Progression from mild cognitive impairment to Alzheimer’s disease: little benefit from Donepezil


In a study of people with mild cognitive impairment ( MCI ), those who took the drug Donepezil were at reduced risk of progressing to a diagnosis of Alzheimer's disease (AD) during the first year of the trial, but by the end of the 3-year study there was no benefit from the drug.
Vitamin E was also tested in the study and was found to have no effect at any time point in the study when compared with placebo.

Mild cognitive impairment is a transitional state that occurs between the cognitive changes of normal aging and the very early stage of Alzheimer's disease.
The amnestic subtype of mild cognitive impairment, the focus of this research, involves memory problems not severe enough to be classified as dementia.
Previous studies have shown that approximately eight in 10 people who meet criteria for amnestic mild cognitive impairment progress to AD within 6 years of diagnosis and that people with the APOE-e4 gene progress to Alzheimer's disease more rapidly.

In this trial, Donepezil and the antioxidant vitamin E were each compared to placebo to see whether either treatment might delay or prevent progression to Alzheimer's disease among people with mild cognitive impairment.

Participants were randomized to three groups, one taking 2000 IU daily of vitamin E, the second receiving 10 mg of Donepezil daily, and the third on placebo.
All participants also took daily multivitamins.
The average age of the participants at baseline was 73 years.

Among the 769 study participants enrolled at 69 sites in the U.S. and Canada, 212 developed possible or probable Alzheimer's disease within the 3-year study period.

The overall rate of progression from mild cognitive impairment to AD for all three treatment groups combined was 16 percent per year.

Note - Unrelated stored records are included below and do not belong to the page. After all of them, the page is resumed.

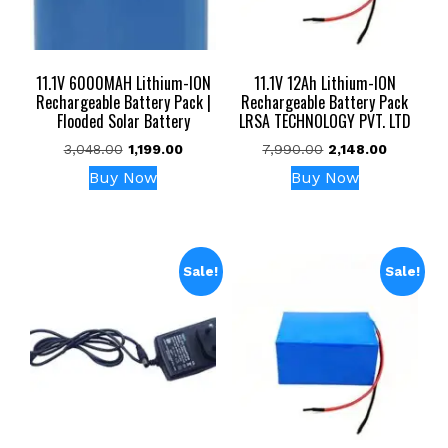
11.1V 6000MAH Lithium-ION
11.1V 12Ah Lithium-ION
Rechargeable Battery Pack |
Rechargeable Battery Pack
Flooded Solar Battery
LRSA TECHNOLOGY PVT. LTD
Original
Current
Original
Current
3,048.00
1,199.00
7,990.00
2,148.00
price
price
price
price
Buy Now
Buy Now
was:
is:
was:
is:
₹3,048.00.
₹1,199.00.
₹7,990.00.
₹2,148.00.
Sale!
Sale!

Donepezil reduced the risk of progression to a diagnosis of Alzheimer's disease by 58 percent one year into the study, 36 percent at 2 years, but there was no risk reduction at the end of the full 3 years of the study.

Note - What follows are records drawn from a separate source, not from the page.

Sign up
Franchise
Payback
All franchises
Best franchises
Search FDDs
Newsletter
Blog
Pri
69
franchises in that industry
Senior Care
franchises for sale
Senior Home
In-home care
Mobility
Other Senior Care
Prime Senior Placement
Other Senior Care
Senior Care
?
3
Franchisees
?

The researchers examined the effect of Donepezil and vitamin E on delaying diagnosis of Alzheimer’s disease among a subset of people with MCI with apolipoprotein E-4 ( APOE-e4 ), the only known genetic risk factor for late-onset AD.
While the overall rate of progression to Alzheimer's disease was greater in this group, use of Donepezil in the APOE-e4 subset was beneficial for up to 36 months in reducing the risk of an AD diagnosis.

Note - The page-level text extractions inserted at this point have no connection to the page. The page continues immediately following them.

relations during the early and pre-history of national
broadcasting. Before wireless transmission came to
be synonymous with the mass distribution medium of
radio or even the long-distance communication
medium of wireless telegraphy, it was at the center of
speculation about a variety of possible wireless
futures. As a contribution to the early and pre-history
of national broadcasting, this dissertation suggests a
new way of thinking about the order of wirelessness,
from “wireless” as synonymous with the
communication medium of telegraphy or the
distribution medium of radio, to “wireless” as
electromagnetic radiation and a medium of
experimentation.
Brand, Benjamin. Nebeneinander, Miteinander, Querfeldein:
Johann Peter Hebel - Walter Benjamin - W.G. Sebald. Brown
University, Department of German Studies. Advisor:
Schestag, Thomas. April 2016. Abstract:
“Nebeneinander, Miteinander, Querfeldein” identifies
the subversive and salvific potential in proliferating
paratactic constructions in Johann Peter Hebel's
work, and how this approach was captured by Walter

The researchers did not recommend APOE-e4 genotyping for people with mild cognitive impairment, suggesting more research would be needed to understand the mechanism of action of the drug and other factors.

Donepezil ( Aricept ), a cholinesterase inhibitor, is currently prescribed for mild to moderate stages of AD to improve memory and other cognitive functions.
Cholinesterase inhibitors work by delaying the breakdown of the neurotransmitter acetylcholine in the brain.
Acetylcholine helps communication between the nerve cells and is important for memory.

The research was funded in part by the National Institute on Aging ( NIA ) and was conducted as part of the Alzheimer's Disease Cooperative Study ( ADCS ), a nationwide clinical trials consortium supported by the NIA, a component of the National Institutes of Health, U.S. Department of Health and Human Services.